(Beginning of ENTRIES SUPPLIED)
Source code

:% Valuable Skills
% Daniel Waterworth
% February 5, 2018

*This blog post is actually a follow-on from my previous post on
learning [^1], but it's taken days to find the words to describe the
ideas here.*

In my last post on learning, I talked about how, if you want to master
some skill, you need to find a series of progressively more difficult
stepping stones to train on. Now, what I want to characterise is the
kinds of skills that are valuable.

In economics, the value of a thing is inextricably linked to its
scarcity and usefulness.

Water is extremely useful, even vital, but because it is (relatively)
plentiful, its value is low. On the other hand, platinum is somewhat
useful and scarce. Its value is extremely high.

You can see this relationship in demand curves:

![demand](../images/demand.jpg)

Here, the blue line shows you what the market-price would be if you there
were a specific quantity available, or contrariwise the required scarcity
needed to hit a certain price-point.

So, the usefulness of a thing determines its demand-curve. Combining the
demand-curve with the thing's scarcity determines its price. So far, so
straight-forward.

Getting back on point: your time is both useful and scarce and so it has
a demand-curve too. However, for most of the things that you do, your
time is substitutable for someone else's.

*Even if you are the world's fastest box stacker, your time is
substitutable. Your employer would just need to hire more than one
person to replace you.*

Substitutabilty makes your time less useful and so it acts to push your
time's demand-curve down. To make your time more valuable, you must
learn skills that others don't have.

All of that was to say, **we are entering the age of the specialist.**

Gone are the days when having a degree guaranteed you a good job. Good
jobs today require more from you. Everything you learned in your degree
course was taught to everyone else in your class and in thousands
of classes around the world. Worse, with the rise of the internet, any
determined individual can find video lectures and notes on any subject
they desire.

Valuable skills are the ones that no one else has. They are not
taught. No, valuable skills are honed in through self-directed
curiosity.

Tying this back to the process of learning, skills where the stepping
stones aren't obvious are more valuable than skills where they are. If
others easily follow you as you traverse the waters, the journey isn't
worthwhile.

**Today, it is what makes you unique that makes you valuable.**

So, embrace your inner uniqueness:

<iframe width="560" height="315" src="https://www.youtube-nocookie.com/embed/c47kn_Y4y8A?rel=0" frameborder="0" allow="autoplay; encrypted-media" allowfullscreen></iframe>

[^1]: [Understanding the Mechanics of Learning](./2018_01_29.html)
(End of ENTRIES SUPPLIED)
## PROBLEM:
Find the lines above that contain the word "else" and collect them.

## SOLUTION TO THE EXERCISE:
time is substitutable for someone else's.
course was taught to everyone else in your class and in thousands
Valuable skills are the ones that no one else has. They are not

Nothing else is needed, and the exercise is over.